You're not replicating what Rust does, you're replicating what Frama-C does.

Then again, even just replicating what Rust does would be extremely difficult (if not impossible) given the pervasiveness of undefined behavior in C.

> Fair enough. We have a much more generous definition of "working prototype" than you do.

How many useful C programs do you know that require no loops and no binary operators?

> Xr0 1.0.0 will enable programming in C with no undefined behaviour, but for now it's useful for verifying sections of programs.

Literally on the website. The purpose of the prototype is to show the feasibility of the approach we've taken, not to work on whole programs.

> The purpose of the prototype is to show the feasibility of the approach we've taken

But it doesn't do that. You haven't shown that this approach is able to deal with loops and loops are pretty fundamental to every C program.
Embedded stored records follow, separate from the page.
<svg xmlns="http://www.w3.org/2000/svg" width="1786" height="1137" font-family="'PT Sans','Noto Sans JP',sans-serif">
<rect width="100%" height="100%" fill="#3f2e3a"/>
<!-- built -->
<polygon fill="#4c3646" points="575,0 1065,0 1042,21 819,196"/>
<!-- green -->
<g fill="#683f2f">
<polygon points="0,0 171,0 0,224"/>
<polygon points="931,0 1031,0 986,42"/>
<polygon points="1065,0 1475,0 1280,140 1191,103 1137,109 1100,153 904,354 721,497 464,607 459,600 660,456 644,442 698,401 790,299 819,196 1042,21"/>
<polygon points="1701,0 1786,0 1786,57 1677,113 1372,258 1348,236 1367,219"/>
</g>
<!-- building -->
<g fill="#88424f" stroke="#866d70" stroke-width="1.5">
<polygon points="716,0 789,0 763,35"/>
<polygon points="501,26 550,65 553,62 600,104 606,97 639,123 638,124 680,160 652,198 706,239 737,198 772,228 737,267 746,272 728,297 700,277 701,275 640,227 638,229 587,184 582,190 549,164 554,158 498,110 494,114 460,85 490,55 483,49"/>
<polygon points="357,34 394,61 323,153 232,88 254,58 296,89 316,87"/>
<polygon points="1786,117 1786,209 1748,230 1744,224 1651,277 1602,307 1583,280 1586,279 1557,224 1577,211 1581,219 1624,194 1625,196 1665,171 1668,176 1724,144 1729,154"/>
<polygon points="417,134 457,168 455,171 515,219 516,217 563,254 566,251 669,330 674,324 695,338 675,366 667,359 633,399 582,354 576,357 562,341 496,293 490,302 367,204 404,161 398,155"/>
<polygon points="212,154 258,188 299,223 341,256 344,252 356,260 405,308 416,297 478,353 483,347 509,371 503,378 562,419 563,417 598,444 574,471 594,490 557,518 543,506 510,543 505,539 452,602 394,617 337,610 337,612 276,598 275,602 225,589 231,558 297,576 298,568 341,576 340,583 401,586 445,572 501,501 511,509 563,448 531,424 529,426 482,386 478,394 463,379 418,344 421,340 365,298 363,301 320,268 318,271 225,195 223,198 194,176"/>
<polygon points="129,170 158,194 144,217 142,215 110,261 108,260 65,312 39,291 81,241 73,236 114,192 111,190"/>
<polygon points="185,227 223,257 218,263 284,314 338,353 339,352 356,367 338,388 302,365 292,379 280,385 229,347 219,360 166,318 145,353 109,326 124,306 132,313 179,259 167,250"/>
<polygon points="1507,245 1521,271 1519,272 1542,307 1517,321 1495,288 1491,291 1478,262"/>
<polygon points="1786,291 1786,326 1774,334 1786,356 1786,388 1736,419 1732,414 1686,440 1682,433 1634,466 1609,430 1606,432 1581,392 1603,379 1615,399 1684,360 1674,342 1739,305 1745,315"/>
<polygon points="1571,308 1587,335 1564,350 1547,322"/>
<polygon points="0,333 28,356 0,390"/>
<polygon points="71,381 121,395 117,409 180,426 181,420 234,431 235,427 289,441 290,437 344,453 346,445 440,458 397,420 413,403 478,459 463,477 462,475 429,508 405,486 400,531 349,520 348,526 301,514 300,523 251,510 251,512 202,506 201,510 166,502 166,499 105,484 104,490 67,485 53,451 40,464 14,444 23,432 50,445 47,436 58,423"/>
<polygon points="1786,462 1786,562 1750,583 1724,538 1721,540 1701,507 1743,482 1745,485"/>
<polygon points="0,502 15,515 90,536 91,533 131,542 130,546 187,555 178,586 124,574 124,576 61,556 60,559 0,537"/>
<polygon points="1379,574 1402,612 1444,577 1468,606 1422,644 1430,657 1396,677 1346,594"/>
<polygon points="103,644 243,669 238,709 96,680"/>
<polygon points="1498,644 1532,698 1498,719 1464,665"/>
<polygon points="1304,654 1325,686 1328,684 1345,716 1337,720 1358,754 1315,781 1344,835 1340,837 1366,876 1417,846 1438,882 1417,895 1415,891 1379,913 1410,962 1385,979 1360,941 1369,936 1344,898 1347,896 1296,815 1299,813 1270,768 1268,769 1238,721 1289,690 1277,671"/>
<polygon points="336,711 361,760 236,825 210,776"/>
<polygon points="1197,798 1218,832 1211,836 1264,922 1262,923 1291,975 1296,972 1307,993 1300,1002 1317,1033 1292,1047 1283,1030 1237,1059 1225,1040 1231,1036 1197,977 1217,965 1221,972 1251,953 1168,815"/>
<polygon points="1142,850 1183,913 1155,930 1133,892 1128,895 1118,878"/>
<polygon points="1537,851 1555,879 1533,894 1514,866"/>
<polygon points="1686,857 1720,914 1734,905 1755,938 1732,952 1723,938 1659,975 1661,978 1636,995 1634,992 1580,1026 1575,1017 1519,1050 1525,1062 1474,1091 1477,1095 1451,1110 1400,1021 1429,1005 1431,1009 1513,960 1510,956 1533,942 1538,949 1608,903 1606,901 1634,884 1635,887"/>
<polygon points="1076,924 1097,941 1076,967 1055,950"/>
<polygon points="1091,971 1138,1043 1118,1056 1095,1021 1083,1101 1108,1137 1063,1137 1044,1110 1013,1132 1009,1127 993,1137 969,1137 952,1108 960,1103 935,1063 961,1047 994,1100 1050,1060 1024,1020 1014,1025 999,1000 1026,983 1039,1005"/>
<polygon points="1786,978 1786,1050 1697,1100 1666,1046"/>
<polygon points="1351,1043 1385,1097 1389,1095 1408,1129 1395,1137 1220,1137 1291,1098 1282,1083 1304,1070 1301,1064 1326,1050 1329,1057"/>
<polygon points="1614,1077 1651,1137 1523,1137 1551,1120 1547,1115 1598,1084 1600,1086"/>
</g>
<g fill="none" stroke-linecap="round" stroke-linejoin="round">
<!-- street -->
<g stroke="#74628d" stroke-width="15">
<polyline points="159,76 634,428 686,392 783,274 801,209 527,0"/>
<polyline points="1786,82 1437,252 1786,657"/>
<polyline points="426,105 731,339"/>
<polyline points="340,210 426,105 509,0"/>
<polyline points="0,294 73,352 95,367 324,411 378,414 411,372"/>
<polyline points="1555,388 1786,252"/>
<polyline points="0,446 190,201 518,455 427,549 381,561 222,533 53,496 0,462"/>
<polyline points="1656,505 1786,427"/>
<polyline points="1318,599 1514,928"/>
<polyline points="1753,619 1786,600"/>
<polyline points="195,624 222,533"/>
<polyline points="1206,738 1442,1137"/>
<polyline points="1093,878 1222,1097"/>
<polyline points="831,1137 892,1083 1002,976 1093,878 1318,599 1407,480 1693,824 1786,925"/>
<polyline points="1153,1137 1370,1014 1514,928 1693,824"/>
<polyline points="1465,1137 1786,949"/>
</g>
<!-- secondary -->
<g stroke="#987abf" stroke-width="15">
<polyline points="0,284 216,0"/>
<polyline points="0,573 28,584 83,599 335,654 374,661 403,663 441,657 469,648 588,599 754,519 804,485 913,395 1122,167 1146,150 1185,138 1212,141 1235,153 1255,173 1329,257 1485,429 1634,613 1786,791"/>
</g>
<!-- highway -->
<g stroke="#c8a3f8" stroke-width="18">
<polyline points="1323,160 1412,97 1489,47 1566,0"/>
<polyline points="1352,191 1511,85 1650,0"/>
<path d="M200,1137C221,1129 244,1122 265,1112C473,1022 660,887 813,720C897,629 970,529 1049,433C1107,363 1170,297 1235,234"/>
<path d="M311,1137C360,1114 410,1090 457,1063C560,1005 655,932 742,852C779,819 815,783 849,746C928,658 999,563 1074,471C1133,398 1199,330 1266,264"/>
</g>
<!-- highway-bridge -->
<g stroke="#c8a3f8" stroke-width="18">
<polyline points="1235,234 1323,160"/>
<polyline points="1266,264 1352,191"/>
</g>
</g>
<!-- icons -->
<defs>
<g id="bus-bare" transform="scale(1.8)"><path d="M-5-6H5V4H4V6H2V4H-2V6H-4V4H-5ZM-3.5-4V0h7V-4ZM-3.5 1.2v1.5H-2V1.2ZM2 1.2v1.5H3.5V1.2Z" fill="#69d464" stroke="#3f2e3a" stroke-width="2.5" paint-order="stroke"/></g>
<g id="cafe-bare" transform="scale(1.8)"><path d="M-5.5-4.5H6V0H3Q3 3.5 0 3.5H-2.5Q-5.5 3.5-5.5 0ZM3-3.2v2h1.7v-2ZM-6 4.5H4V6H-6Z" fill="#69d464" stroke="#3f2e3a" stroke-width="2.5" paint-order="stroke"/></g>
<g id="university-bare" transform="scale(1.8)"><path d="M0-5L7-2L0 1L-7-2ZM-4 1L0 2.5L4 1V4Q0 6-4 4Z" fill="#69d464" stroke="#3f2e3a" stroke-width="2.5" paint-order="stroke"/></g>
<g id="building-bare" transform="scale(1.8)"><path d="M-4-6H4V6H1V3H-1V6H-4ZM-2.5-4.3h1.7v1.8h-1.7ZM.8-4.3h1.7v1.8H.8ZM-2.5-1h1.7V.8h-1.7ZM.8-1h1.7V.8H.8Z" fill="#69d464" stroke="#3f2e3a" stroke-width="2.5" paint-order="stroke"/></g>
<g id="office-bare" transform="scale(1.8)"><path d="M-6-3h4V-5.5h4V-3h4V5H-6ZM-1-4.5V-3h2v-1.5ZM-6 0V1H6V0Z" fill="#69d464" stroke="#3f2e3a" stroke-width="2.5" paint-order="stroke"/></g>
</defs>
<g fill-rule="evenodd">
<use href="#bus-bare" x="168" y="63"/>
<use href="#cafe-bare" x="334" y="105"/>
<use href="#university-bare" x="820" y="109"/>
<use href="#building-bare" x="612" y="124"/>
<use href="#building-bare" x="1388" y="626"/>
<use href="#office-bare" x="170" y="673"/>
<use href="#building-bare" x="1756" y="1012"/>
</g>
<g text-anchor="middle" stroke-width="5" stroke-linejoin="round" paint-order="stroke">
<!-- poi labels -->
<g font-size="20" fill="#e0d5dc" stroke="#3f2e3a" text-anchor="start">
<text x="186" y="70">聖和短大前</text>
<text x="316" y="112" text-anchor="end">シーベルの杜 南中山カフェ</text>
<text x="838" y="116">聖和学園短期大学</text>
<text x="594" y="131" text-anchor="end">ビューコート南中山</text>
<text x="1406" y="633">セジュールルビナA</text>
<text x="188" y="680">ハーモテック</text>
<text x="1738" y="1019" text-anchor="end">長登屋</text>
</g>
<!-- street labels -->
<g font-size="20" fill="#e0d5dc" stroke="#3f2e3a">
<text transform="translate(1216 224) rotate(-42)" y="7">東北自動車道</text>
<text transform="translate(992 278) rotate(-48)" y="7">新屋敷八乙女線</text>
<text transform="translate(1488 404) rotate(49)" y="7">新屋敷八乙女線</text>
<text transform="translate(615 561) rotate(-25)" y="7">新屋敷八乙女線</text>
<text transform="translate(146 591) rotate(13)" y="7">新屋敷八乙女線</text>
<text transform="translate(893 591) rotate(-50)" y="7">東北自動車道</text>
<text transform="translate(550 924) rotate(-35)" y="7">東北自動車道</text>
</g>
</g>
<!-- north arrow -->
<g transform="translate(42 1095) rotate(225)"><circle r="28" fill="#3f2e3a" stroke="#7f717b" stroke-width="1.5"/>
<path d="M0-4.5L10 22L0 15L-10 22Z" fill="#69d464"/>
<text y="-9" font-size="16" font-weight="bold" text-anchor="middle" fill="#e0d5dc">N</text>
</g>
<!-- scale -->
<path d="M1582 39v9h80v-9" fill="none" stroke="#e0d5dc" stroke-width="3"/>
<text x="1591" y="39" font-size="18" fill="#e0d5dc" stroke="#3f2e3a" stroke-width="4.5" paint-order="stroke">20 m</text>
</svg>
Heck, you haven't technically shown that this approach can deal with binary operators. I would love to turn Xr0 into an improptu SAT solver, but without `&&` and `||` that sadly isn't possible right now.

You missed the `!=`, `==` (in many instances), bitwise operators, recursion and `goto`. (And much, much more.)

Xr0 is a work in progress, and we'll get there step-by-step.

Yes, the subset of C it currently supports is so small I'm really puzzled what you think this prototype is proving. That you can parse C?